Se apartó de mi lado y se acercó al árbol. Una vez que lo alcanzó, lo vi inclinarse y empezar a jugar con algo, pero no pude ver muy bien qué era debido a la oscuridad de la noche.
Un momento después, la luz me cegó temporalmente. Parpadeé sorprendida mientras miles de luces iluminaban el árbol. Rojo, verde, amarillo y azul: cada bombilla emitía su propio brillo mágico. Un ángel estaba colocado en la parte superior, su halo dorado se reflejaba a lo lejos sobre el suelo blanco cubierto de nieve. Nunca había visto un árbol de Navidad más bellamente iluminado.
—¡Oh! —jadeé con asombro.
—Ven aquí, Krystina.
Caminé lentamente hacia él, con curiosidad acerca de lo que podría tener a continuación bajo la manga.
—Alex, ¿qué es todo esto?
—Tengo una confesión que hacer. Mentí cuando dije que no pensaba en comprar un árbol de Navidad. Sabía que querrías uno.

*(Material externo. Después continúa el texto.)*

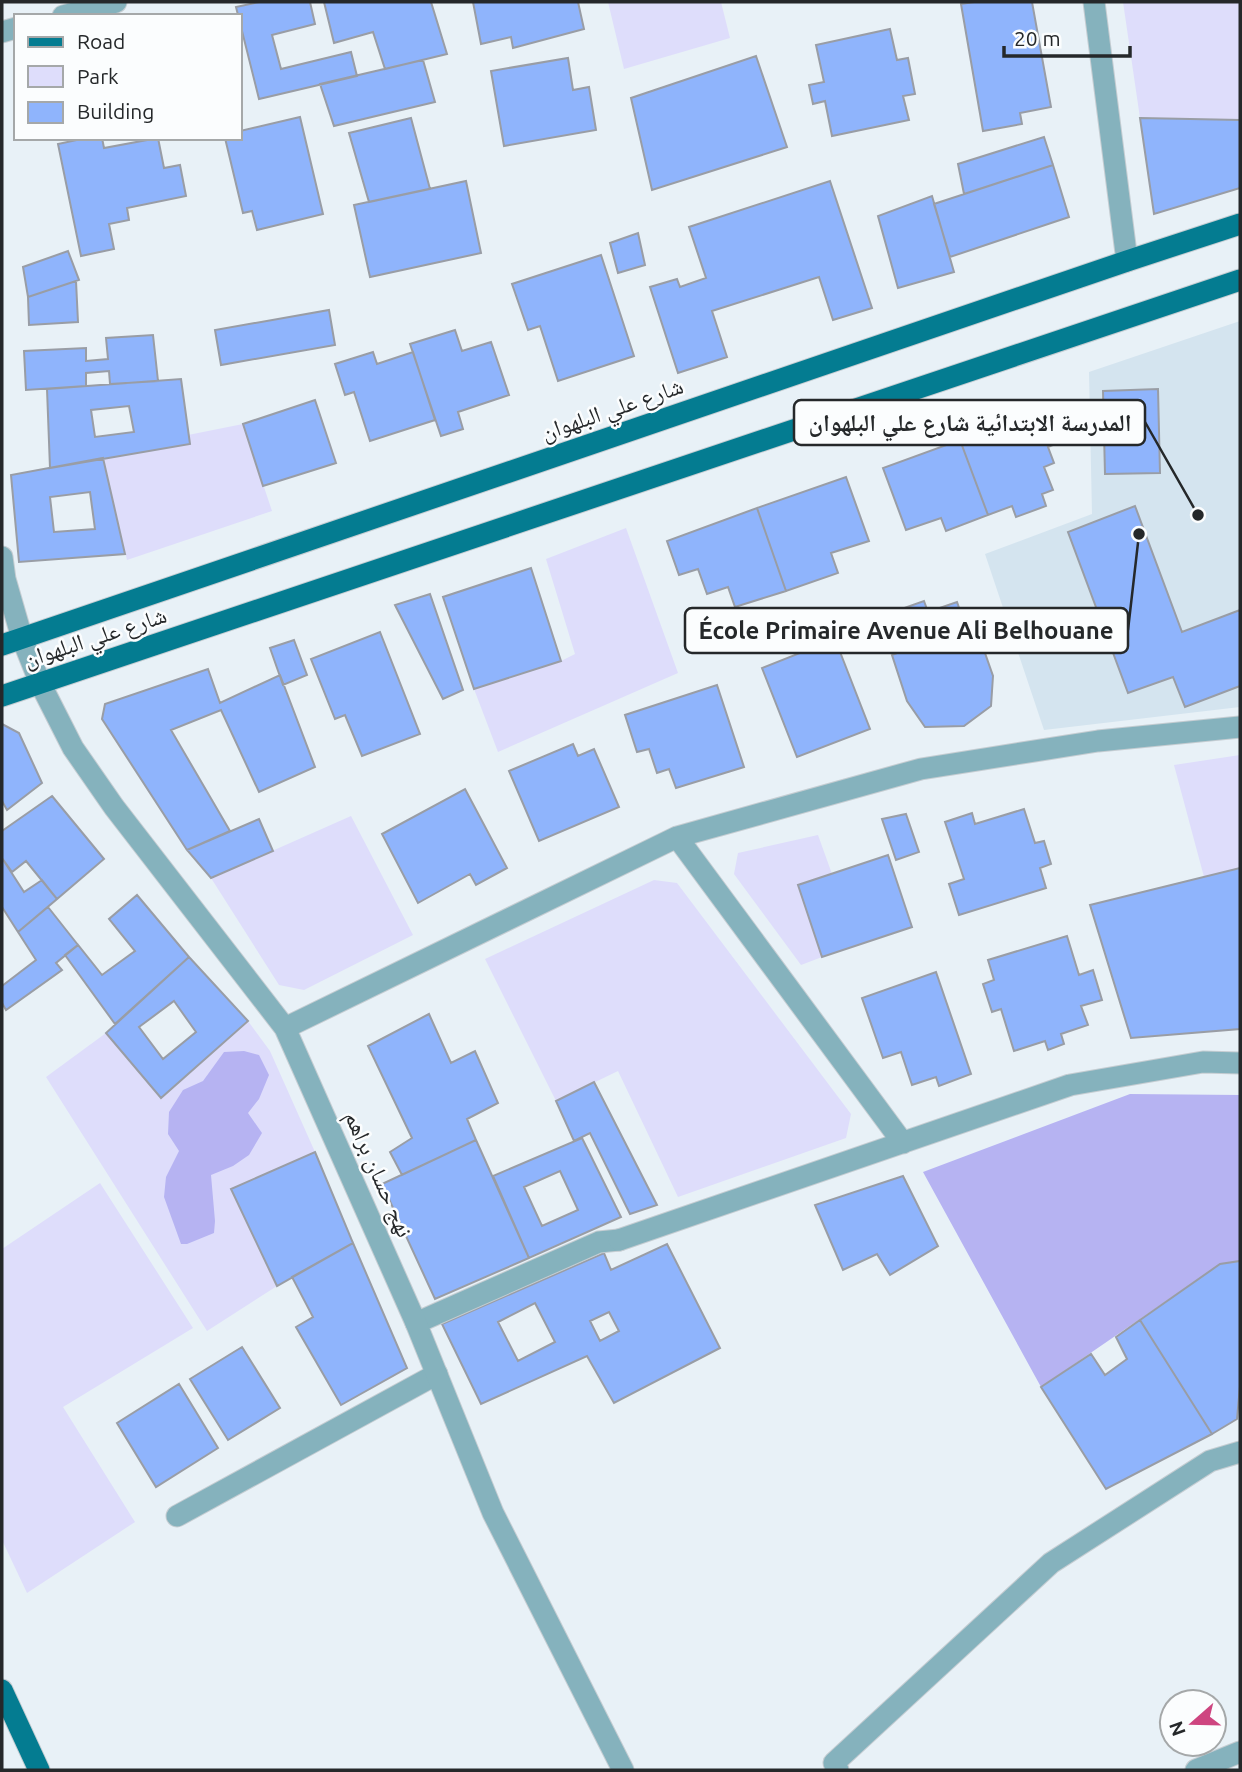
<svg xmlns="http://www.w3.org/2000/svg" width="1242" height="1772" viewBox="0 0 1242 1772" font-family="Ubuntu,'Noto Naskh Arabic',sans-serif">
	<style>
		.built { fill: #d4e4ef }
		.green { fill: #deddfb }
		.forest { fill: #b6b3f2 }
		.building { fill: #8fb4fc; stroke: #999da5; stroke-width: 2; fill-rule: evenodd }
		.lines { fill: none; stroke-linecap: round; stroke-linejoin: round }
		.service-casing { stroke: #c5cdd2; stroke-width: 23 }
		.minor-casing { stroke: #c5cdd2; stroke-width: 23 }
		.primary-casing { stroke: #c5cdd2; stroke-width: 23 }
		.service { stroke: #85b2bd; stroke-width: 21 }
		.minor { stroke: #85b2bd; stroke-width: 21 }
		.primary { stroke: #047c91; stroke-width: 21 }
		.labels { text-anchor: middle; stroke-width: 5; stroke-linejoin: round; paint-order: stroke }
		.street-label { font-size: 23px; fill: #25282a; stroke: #fbfdfe }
		.leader { fill: none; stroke: #25282a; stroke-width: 2.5 }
		.callout-dot { fill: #25282a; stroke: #fbfdfe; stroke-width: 2.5 }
		.callout { fill: #fbfdfe; stroke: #25282a; stroke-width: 2.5 }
		.callout-label { font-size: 24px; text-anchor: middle; font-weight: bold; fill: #25282a }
	</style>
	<rect width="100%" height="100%" fill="#e8f1f7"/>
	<path class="built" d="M1240 321V707L1044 730 985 554 1092 514 1089 372Z"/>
	<path class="green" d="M608 2H721L730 38 624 69Z
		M1123 2H1240V120L1140 118Z
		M243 424 272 511 127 560 103 458 188 435Z
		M626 528 678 673 498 752 474 689 561 661 575 654 546 559Z
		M1240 755V868L1204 877 1174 765Z
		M351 816 413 935 304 990 279 985 211 878Z
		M818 835 832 874 798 885 822 957 801 965 734 874 738 853Z
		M654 880 677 883 851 1114 846 1138 678 1197 618 1071 556 1101 485 959Z
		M248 1021 270 1051 315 1152 231 1189 277 1286 207 1331 46 1077 106 1033 161 1097Z
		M100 1183 193 1328 63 1407 135 1522 27 1593 2 1540V1249Z"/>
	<path class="forest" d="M244 1051 259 1055 269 1075 259 1099 248 1113 262 1133 249 1155 233 1166 211 1175 215 1221 214 1233 187 1244H181L164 1197 166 1177 179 1151 168 1134 169 1112 183 1090 203 1081 224 1052Z
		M1130 1094 1240 1095V1261L1220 1264 1041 1387 923 1172Z"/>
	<path class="building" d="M259 2H310L315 24 272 35 281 69 351 52 357 76 259 99 236 7Z
		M324 2H431L447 54 385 69 373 32 334 43Z
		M473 2H578L584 29 513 48 511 37 481 44Z
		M974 2H1032L1051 107 1020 113 1022 124 983 131 961 4Z
		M890 29 897 60 908 58 915 94 903 96 909 120 832 136 825 101 813 104 809 85 824 82 816 45Z
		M756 56 787 147 652 190 631 98Z
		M568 58 573 90 589 87 596 130 504 146 491 71Z
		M423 60 435 102 334 126 320 84Z
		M300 117 323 214 257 230 252 211 243 213 225 138H240V131Z
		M411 118 430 189 369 202 349 133Z
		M1140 118 1240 120V188L1154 214Z
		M1044 137 1053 165 964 194 958 164Z
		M86 138H102L104 148 158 138 164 168 180 165 186 196 127 208 129 220 109 224 114 249 81 256 58 144Z
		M1053 165 1069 217 950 257 934 204Z
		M466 181 481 253 370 277 354 205Z
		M830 181 872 308 833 320 819 277 712 311 727 357 678 373 650 287 677 279 680 287 706 278 689 227Z
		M932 196 954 272 898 288 878 216Z
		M638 233 645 265 618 273 610 243Z
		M68 251 79 280 28 297 23 267Z
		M601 255 634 356 558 381 540 326 528 330 512 284Z
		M76 281 78 322 29 325 28 297Z
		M329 310 335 345 221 365 215 330Z
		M455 330 462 351 491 342 509 395 458 412 463 429 441 436 410 344Z
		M153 335 158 381 110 384 109 371 86 373V386L26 390 24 351 86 348V361L108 359 106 338Z
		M373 352 377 364 413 352 435 420 370 441 354 392 345 395 335 364Z
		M181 379 190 444 50 468 47 389ZM129 406 134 432 95 437 91 410Z
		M1158 389 1160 473 1105 474 1103 391Z
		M315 400 336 463 263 486 243 424Z
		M1047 407 1060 442 1048 447 1054 463 1044 467 1053 490 1042 494 1046 506 1016 517 1012 506 988 515 960 440Z
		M960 440 988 515 946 531 941 518 906 530 883 468Z
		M103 458 125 554 19 562 11 475ZM90 492 95 529 54 532 50 497Z
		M846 477 869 541 831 553 838 573 786 591 757 508Z
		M1135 506 1182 632 1240 610V686L1185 707 1173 677 1128 693 1068 532Z
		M757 508 786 591 735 607 728 587 707 594 698 569 679 575 667 541Z
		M531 568 561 661 474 689 443 597Z
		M430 594 463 690 443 699 395 605Z
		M924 601 928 612 957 602 970 639 979 636 993 676 991 706 964 726 925 727 907 701 892 655 900 652 887 614Z
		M380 632 420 734 362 756 345 715 335 719 311 659Z
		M835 639 870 729 797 757 762 668Z
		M294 640 307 675 283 685 270 648Z
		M208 669 220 703 280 675 315 767 259 792 221 710 171 730 230 831 187 850 102 719 105 704Z
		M717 685 744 767 676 788 669 769 657 773 649 749 637 752 625 715Z
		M2 724 19 733 42 783 7 810 2 801Z
		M573 744 578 756 594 749 619 807 539 841 509 771Z
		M465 789 507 868 476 885 470 874 418 903 382 834Z
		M52 796 104 859 57 899 26 861 12 872 2 858V831Z
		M1024 809 1035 843 1044 841 1051 864 1040 868 1046 888 959 915 949 884 964 879 945 822 972 813 975 824Z
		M906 814 919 852 896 860 882 819Z
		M259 819 273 851 211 878 187 850Z
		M888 855 912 927 822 957 798 885Z
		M2 858 24 892 42 880 57 899 18 932 2 907Z
		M1240 868V1029L1131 1038 1090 905Z
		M137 895 189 957 115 1024 65 955 78 945 102 975 135 951 109 919Z
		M48 907 78 945 56 963 62 970 6 1010 2 1003V986L36 960 18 932Z
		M1067 936 1079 975 1093 970 1102 1000 1081 1006 1088 1025 1061 1034 1064 1044 1048 1050 1045 1041 1014 1051 1001 1009 992 1012 983 984 994 980 988 960Z
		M189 957 248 1021 161 1098 106 1033ZM174 1001 196 1032 163 1059 139 1027Z
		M936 972 971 1074 939 1086 936 1077 912 1085 901 1052 883 1058 862 998Z
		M429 1014 451 1063 475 1051 498 1103 467 1119 476 1140 402 1175 390 1152 412 1138 368 1046Z
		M594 1082 657 1205 630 1214 590 1133 574 1141 556 1101Z
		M582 1138 621 1217 529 1258 493 1176ZM560 1171 578 1210 542 1226 524 1187Z
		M476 1140 529 1258 435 1299 382 1184Z
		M315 1152 353 1243 277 1286 231 1189Z
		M903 1176 938 1246 890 1275 877 1254 843 1270 815 1205Z
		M353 1243 407 1368 341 1405 296 1327 313 1317 292 1277Z
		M667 1244 720 1348 614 1403 587 1356 481 1404 442 1324 604 1253 611 1270ZM535 1303 555 1342 518 1361 498 1322ZM609 1312 619 1331 600 1341 590 1321Z
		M1240 1261V1386L1237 1419 1212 1434 1140 1320 1220 1264Z
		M1140 1320 1212 1434 1106 1489 1041 1387 1091 1354 1105 1375 1127 1359 1116 1337Z
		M242 1347 280 1408 228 1440 190 1379Z
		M179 1384 218 1448 156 1487 117 1423Z"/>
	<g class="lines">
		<defs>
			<path id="service" d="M416 1323 599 1242 619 1240
				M177 1516 437 1374"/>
			<path id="minor" d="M1094 2 1127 261
				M63 16 116 2
				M2 32 16 28
				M2 557 5 579 22 638 40 683 73 748 114 807 285 1028 416 1323 493 1513 623 1770
				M677 837 903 1143
				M285 1028 677 837 921 769 1098 741 1240 727
				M619 1240 1070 1085 1203 1062 1240 1063
				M838 1770 834 1763 1051 1563 1210 1461 1240 1452
				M1196 1770 1240 1752"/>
			<path id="primary" d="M2 645 1127 261 1240 224
				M2 696 1240 280
				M2 1690 39 1770"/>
		</defs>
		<use href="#service" class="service-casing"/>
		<use href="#minor" class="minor-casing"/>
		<use href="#primary" class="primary-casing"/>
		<use href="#service" class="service"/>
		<use href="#minor" class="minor"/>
		<use href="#primary" class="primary"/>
	</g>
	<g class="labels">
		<g class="street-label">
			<text transform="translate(612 409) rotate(-19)" y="8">شارع علي البلهوان</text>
			<text transform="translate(95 637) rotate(-18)" y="8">شارع علي البلهوان</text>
			<text transform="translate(379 1174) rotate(66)" y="8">نهج حسان براهم</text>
		</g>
	</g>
	<path class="leader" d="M1198 515L1145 422M1139 534L1128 630"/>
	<g class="callout-dot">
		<circle cx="1198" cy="515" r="7"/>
		<circle cx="1139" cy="534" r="7"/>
	</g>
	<g class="callout">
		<rect x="794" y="400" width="351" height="45" rx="7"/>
		<rect x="685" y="608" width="443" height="45" rx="7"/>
	</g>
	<g class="callout-label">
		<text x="970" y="431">المدرسة الابتدائية شارع علي البلهوان</text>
		<text x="906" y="639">École Primaire Avenue Ali Belhouane</text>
	</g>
	<rect width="1242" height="1772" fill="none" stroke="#25282a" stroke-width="7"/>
	<rect x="14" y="14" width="228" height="126" fill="#fbfdfe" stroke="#a5a8a9" stroke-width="2"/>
	<rect x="28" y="37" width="35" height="10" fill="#047c91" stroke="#a5a8a9" stroke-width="2"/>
	<text x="77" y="49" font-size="21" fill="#25282a">Road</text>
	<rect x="28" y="66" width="35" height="21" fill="#deddfb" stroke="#a5a8a9" stroke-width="2"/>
	<text x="77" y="84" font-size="21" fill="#25282a">Park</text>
	<rect x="28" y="102" width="35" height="21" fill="#8fb4fc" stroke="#a5a8a9" stroke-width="2"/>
	<text x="77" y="119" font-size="21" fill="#25282a">Building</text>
	<g transform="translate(1193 1723) rotate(250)"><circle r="33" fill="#fbfdfe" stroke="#a5a8a9" stroke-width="2"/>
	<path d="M0-5L12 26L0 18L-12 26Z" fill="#ce4580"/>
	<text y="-10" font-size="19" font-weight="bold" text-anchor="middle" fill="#25282a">N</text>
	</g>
	<path d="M1004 46v10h126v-10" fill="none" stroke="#25282a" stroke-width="3.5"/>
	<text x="1014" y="46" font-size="21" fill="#25282a" stroke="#fbfdfe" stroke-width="5" paint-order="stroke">20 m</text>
</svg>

—Entonces, ¿decidiste instalar uno aquí? ¿En medio de la nada en lugar de dentro del apartamento? —me reí.
—Esto no es el medio de la nada, Krystina. Hace un par de meses hice una oferta por este terreno. Se han redactado los papeles. El banco está esperando nuestras firmas.
—¿Nuestras?
—Sí, nuestras. Quiero construir una casa en este terreno. Junto contigo.
¡¿Qué?!
Apenas me había acostumbrado a la idea de vivir con él en el penthouse, y ahora me proponía construir una casa juntos.
—Alex, yo... —comencé a protestar.
—No, escúchame —interrumpió—. El día que tuviste ese accidente automovilístico, yo estaba allí cuando te llevó la ambulancia.
—¿Tú estuviste ahí?
—Sí. Y cuando te vi, yo... —se detuvo por un momento, su voz estaba llena de emoción—. Cuando te vi, pensé lo peor. Pensé que estabas muerta. Fue como si me hubieran arrancado el corazón del pecho. Pero cuando me enteré de que estarías bien, todo quedó claro para mí. Nada me importa ahora excepto tú.
—Alex, han pasado tantas cosas en tan poco tiempo —dije, negando con la cabeza con incredulidad.
—Así es. Hemos mirado el infierno directamente a los ojos y lo hemos superado. A pesar de todo, me has cambiado de formas que nunca creí posible. Las cosas no siempre han sido fáciles entre nosotros y sé que aún quedan más obstáculos por delante. No puedo borrar el pasado. Todavía tengo problemas con quién y qué soy. Todos los días me preocupa ser como mi padre. No negaré que no es una preocupación para mí. No puedo prometer que todo siempre será perfecto. Pero puedo prometer que lo intentaré. Creo en nosotros, Krystina. Y sé que tú también lo haces.
Arrancó un adorno solitario del árbol de Navidad y lo colocó en mi mano. Miré la esfera plateada en la palma de mi mano. La parte superior estaba adornada con un lazo de satén verde, mientras que su superficie brillante se arremolinaba en el símbolo del triskelion.
—Un triskelion —observé en voz alta.
—¿Recuerdas que te dije que el símbolo tenía muchos significados?
—Sí.
—La creencia celta es que todo sucede de tres en tres. El triskele puede ser una representación del pasado, del presente y del futuro. Ángel, eres mi pasado porque siento que he estado buscando toda mi vida para encontrarte. Eres mi presente porque estás aquí conmigo ahora. Eres mi futuro porque no puedo imaginarme a nadie más a mi lado.
Cogió el adorno que tenía en la mano y desató la cinta. El adorno se abrió para revelar un anillo de diamantes de talla redonda, con dos zafiros en forma de escudo, acurrucados en una cama de satén verde.
Jadeé y sentí que el suelo literalmente se había derrumbado debajo de mis pies. Mariposas nerviosas bailaban en mi estómago mientras miraba el diamante frente a mí.
—Oh, Dios....
Llevó un dedo a mis labios para silenciarme.
—Te amo, Krystina Cole. Me duele cuando no estoy contigo. Quiero que estés conmigo, siempre y para siempre. Quiero que seas mi esposa.